- [Data supplied]
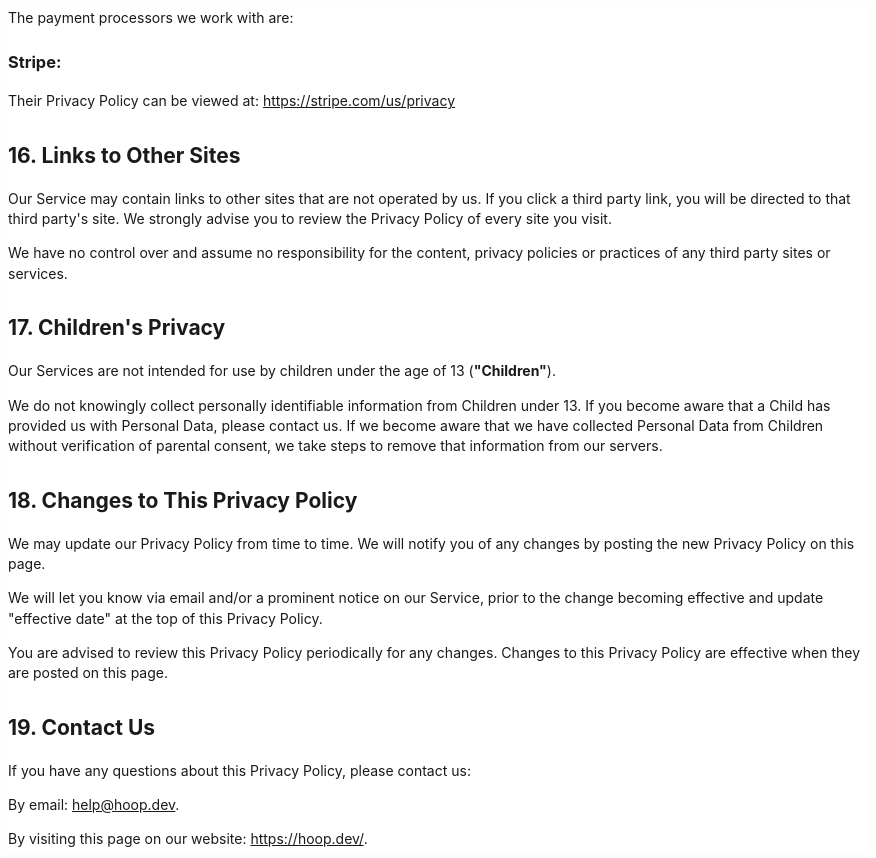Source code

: The payment processors we work with are:

### Stripe:
Their Privacy Policy can be viewed at: https://stripe.com/us/privacy

## 16. Links to Other Sites

Our Service may contain links to other sites that are not operated by us. If you click a third party link, you will be directed to that third party's site. We strongly advise you to review the Privacy Policy of every site you visit.

We have no control over and assume no responsibility for the content, privacy policies or practices of any third party sites or services.

## 17. Children's Privacy

Our Services are not intended for use by children under the age of 13 (**"Children"**).

We do not knowingly collect personally identifiable information from Children under 13. If you become aware that a Child has provided us with Personal Data, please contact us. If we become aware that we have collected Personal Data from Children without verification of parental consent, we take steps to remove that information from our servers.

## 18. Changes to This Privacy Policy

We may update our Privacy Policy from time to time. We will notify you of any changes by posting the new Privacy Policy on this page.

We will let you know via email and/or a prominent notice on our Service, prior to the change becoming effective and update "effective date" at the top of this Privacy Policy.

You are advised to review this Privacy Policy periodically for any changes. Changes to this Privacy Policy are effective when they are posted on this page.

## 19. Contact Us

If you have any questions about this Privacy Policy, please contact us:

By email: help@hoop.dev.

By visiting this page on our website: https://hoop.dev/.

- [Task goal] Output each record precisely as it appears, and drop every picture.

- [Exercise response]
Source code

: The payment processors we work with are:

### Stripe:
Their Privacy Policy can be viewed at: https://stripe.com/us/privacy

## 16. Links to Other Sites

Our Service may contain links to other sites that are not operated by us. If you click a third party link, you will be directed to that third party's site. We strongly advise you to review the Privacy Policy of every site you visit.

We have no control over and assume no responsibility for the content, privacy policies or practices of any third party sites or services.

## 17. Children's Privacy

Our Services are not intended for use by children under the age of 13 (**"Children"**).

We do not knowingly collect personally identifiable information from Children under 13. If you become aware that a Child has provided us with Personal Data, please contact us. If we become aware that we have collected Personal Data from Children without verification of parental consent, we take steps to remove that information from our servers.

## 18. Changes to This Privacy Policy

We may update our Privacy Policy from time to time. We will notify you of any changes by posting the new Privacy Policy on this page.

We will let you know via email and/or a prominent notice on our Service, prior to the change becoming effective and update "effective date" at the top of this Privacy Policy.

You are advised to review this Privacy Policy periodically for any changes. Changes to this Privacy Policy are effective when they are posted on this page.

## 19. Contact Us

If you have any questions about this Privacy Policy, please contact us:

By email: help@hoop.dev.

By visiting this page on our website: https://hoop.dev/.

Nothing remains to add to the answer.